Fueron ellos quienes contaron al mundo que quienes estaban lejos de donde cayó la bomba corrían desesperados como locos hacia ninguna parte y hacia todas partes porque no entendían qué había pasado, porque además sentían que se estaban quemando de adentro hacia afuera. No entendían por qué algunos de ellos caían muertos, revolcándose en medio de los más grandes dolores, pues efectivamente sus hígados, sus pulmones y todas sus entrañas se quemaban como en un horno microondas de adentro hacia afuera a causa de la radiación.
Fueron ellos quienes contaron al mundo cómo horas después de que el Enola Gay, el avión que soltó la bomba, y dos aviones B29 que lo escoltaban, se iban dejando atrás toda esa carga emocional de dolor y muerte. No se detuvieron para ver cómo se desprendió sobre Hirishima una lluvia con grandes gotas negras, como el petroleo, que irritaban y seguían quemando las heridas de quienes eran presa del dolor aumentado por la acidez de esa lluvia. Ellos estaban locos del dolor por no tener dónde refugiarse, pues toda construcción existente había desaparecido. Ellos tuvieron que esperar y aguantar el dolor, pues no hubo atención médica porque la bomba explotó justo encima del hospital y las comunicaciones dejaron de existir cuando se dio la explosión, pues esta pulverizó y derritió equipos.
La noticia de que la ciudad había desaparecido solo se supo por rumores de ciudades vecinas, que a pesar de la distancia escucharon la explosión y vieron el mortal hongo atómico cuando subía con sus remolinos amarillos, naranjas y rojos que habían visto. Sin embargo, su lógica se resistía a creer que algo fuera de este mundo había pasado, por eso enviaban aviones de reconocimiento para afirmar lo que ya se sospechaba. Los pilotos atónitos y muertos del dolor confirmaban lo que los pilotos que enviaron la bomba habían visto, eran partícipes del espectáculo dantesco, del infierno que abajo se vivía: las cenizas, incendios, hierros retorcidos, cuerpos cercenados, carbonizados o derretidos, personas revolcándose en un fango negro que por su acidez derretía su cuerpo entre más se revolcaban, personas que como zombies corrían y gritaban de dolor, seres que no sabían lo que pasaba ni mucho menos lo que había que hacer.

■ Consigna
Sigue escribiendo el texto sobre la bomba de Hiroshima a partir de su última oración. Las entradas son un material aparte del texto sobre la bomba de Hiroshima.

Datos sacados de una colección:
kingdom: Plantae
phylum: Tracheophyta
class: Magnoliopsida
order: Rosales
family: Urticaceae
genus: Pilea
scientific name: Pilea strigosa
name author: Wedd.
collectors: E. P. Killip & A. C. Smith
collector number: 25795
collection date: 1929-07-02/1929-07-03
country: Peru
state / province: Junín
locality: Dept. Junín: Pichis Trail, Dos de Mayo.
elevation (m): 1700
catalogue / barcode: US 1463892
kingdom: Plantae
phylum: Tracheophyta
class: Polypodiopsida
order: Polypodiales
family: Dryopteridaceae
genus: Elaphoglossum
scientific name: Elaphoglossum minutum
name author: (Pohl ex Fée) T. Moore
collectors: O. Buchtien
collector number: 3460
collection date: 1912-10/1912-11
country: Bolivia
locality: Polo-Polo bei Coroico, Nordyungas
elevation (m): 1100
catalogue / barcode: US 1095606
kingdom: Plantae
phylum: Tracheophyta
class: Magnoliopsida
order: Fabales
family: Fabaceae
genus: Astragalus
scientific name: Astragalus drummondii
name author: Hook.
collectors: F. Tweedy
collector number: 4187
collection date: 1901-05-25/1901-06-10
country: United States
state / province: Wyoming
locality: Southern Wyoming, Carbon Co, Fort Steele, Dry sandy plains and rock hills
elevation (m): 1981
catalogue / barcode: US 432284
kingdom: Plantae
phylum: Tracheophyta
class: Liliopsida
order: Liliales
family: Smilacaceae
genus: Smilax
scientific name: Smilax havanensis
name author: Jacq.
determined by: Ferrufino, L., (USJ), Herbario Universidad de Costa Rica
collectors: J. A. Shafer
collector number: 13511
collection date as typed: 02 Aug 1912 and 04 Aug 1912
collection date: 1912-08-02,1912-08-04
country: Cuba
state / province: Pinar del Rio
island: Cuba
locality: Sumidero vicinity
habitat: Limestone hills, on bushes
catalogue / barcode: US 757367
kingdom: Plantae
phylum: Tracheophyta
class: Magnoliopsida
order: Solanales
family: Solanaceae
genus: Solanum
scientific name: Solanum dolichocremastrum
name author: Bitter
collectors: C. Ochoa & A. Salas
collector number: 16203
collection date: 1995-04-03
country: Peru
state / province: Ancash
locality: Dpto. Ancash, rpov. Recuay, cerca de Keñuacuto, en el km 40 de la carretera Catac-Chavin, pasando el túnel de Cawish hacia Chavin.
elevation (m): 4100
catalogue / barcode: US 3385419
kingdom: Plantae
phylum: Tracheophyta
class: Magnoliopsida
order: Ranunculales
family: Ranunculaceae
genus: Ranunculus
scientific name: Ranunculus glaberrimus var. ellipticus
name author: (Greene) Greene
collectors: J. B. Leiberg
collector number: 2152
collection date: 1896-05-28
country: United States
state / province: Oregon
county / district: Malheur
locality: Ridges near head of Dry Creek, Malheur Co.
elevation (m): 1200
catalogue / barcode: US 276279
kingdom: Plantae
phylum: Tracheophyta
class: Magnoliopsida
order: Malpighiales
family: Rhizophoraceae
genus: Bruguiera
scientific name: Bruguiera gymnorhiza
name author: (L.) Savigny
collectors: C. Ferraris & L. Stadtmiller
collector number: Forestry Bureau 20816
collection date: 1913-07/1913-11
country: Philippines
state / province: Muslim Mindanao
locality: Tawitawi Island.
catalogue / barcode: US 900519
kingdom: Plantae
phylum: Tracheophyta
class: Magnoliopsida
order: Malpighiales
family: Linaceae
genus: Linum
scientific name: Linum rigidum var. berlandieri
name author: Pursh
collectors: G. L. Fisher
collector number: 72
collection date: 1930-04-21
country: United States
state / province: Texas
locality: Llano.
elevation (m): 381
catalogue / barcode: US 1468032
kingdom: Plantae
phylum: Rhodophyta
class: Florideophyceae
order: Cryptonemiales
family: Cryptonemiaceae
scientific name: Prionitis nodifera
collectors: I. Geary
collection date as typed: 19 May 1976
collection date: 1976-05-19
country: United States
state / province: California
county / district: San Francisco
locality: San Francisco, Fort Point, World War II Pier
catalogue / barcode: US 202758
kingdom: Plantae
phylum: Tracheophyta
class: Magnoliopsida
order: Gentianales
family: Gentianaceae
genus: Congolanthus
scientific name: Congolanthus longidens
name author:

■ Respuesta al ejercicio
Muchos años después los hibakushas supieron que lo que habían vivido y lo que habían visto fue la explosión de la primera bomba atómica en esta humanidad. Se enteraron que esta se llamaba Little boy, en español 'niño pequeño', y que el horror que Hiroshima vivió ese lunes a las 8:15 a.m. se repetiría el jueves a las 11:01 a.m, cuando se lanzó la segunda bomba llamada Fat man (hombre gordo) sobre la ciudad de Nagasaki. Con esta sumaron otros cuarenta mil muertos más a los setenta mil que habían caído en Hiroshima.
Este solo fue el inicio de una cadena de otros 140.000 muertos que a futuro y hoy, 72 años después, siguen cobrando su estela de dolor y muerte como consecuencia de la radiación. Los más de 400.000 hibakushas que aún viven nos recuerdan que no hace mucho el ser humano demostró por qué es capaz de crear el instrumento de su propio dolor y destrucción y que con el arsenal nuclear que se tiene hoy hay capacidad para acabar no solo una sino más de 40 veces con la vida sobre el planeta. Son los hibakushas quienes nos invitan a reflexionar por qué una guerra mundial es posible, así como también hacer desparecer toda señal vital en la tierra. Por último, son quienes nos hacen reflexionar para que juntos alcemos nuestras voces y digamos al unísono que como seres superiores y provistos de inteligencia nunca, pero nunca, desearemos que esto se repita.